| Tasks to complete |
A - In the Academy Awards passage, how many speaking roles did Native Americans receive in the top 1,600 highest grossing movies from 2007 to 2022?
B - Transcribe the Academy Awards passage starting at the words "Gladstone received the" and ending after "a disgusting 0.2%.".

| Document passage |
[Start of Attachment]

The nominations for 96th annual Academy Awards were released on Jan 23 and the headlines were dominated by the fact that Greta Gerwig and Margot Robbie were not chosen for their respective categories.
While all this outrage poured in Lily Gladstone sat back watching the world utterly disregard the fact, she had become the first Native American to be nominated for best actress reminding us of one of Hollywood’s greatest failures: its lack of representation for Native Americans.
Gladstone received the nomination on the Osage reservation and was incredibly grateful to be selected, but even in her moment the context behind the award was not lost. “It happens to be that I’m carrying this honor right now … (but) it’s all so long overdue.”
This highlights the sheer lack of representation for Native Americans in cinema; they only received 133 speaking roles out of 62,224 in the top 1,600 highest grossing movies from 2007 – 2022, a disgusting 0.2%.

[End of Attachment]

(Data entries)

[Start of Attachment]

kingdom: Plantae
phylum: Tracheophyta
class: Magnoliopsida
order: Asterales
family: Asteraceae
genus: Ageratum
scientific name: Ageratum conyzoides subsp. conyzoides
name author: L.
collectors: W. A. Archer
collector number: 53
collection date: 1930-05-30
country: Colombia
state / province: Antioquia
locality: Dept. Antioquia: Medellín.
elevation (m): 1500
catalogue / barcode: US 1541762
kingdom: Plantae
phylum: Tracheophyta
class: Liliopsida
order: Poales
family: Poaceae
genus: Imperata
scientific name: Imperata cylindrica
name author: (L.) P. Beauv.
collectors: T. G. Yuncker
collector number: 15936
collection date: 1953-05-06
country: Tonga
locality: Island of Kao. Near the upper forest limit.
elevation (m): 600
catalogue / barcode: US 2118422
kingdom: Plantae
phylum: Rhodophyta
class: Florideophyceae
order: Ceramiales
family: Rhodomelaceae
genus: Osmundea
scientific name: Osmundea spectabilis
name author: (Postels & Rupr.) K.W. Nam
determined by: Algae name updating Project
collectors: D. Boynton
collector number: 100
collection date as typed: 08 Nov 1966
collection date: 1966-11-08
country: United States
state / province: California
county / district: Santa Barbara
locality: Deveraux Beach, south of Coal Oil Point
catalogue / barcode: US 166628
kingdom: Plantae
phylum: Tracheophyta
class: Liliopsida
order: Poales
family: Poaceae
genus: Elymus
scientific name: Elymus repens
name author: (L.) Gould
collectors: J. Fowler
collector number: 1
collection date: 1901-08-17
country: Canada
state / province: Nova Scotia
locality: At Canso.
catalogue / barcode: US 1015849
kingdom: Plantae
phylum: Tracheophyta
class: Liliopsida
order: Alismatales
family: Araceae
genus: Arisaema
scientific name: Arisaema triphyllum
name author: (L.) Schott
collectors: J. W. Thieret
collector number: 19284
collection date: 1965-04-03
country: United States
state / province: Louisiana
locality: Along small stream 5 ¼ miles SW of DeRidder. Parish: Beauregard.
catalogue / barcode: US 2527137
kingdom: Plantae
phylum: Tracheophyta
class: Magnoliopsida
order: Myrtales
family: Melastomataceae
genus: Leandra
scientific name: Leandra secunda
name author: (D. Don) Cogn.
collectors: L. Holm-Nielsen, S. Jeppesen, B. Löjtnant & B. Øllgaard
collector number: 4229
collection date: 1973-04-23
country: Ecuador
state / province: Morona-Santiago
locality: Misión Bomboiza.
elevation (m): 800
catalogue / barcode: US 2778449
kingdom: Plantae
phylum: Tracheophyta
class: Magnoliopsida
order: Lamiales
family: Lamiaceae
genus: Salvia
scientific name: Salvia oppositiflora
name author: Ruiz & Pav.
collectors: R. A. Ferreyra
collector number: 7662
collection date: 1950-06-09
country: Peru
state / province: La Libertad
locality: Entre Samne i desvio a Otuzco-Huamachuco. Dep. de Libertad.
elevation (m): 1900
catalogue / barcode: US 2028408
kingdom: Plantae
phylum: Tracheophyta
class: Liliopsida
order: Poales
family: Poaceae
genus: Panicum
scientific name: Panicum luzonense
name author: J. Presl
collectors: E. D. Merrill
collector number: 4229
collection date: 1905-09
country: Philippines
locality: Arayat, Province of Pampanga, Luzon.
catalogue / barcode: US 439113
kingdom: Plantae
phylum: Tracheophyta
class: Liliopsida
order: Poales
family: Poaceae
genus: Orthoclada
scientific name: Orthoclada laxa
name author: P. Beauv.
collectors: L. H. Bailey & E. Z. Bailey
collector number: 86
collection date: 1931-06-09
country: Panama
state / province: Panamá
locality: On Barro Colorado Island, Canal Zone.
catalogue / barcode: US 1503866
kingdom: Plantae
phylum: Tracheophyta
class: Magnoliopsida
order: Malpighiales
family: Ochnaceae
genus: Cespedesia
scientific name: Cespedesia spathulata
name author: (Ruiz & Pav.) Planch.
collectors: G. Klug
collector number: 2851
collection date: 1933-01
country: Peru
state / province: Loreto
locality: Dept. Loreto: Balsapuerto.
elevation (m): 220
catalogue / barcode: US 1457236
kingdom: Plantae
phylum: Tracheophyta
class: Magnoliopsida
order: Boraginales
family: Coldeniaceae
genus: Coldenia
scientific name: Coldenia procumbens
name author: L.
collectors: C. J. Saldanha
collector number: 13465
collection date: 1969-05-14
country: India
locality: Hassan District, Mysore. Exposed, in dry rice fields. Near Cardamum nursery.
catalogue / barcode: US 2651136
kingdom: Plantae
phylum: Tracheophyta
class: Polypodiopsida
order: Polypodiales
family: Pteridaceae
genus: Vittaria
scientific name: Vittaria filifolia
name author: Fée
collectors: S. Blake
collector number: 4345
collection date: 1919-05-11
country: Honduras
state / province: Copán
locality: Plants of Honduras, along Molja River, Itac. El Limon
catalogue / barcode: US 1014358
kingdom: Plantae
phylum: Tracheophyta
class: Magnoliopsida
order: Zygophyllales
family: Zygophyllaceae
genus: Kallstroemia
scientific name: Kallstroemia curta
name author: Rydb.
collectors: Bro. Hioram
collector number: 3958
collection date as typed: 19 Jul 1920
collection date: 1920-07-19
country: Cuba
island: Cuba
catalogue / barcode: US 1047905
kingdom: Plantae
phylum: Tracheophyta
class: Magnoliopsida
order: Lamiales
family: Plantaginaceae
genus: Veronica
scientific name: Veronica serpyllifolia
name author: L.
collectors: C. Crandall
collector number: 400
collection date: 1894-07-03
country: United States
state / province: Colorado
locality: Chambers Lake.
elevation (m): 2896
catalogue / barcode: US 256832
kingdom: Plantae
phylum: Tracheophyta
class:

[End of Attachment]

| Answers |
A - They received 133 speaking roles out of 62,224.

B -
Gladstone received the nomination on the Osage reservation and was incredibly grateful to be selected, but even in her moment the context behind the award was not lost. “It happens to be that I’m carrying this honor right now … (but) it’s all so long overdue.”
This highlights the sheer lack of representation for Native Americans in cinema; they only received 133 speaking roles out of 62,224 in the top 1,600 highest grossing movies from 2007 – 2022, a disgusting 0.2%.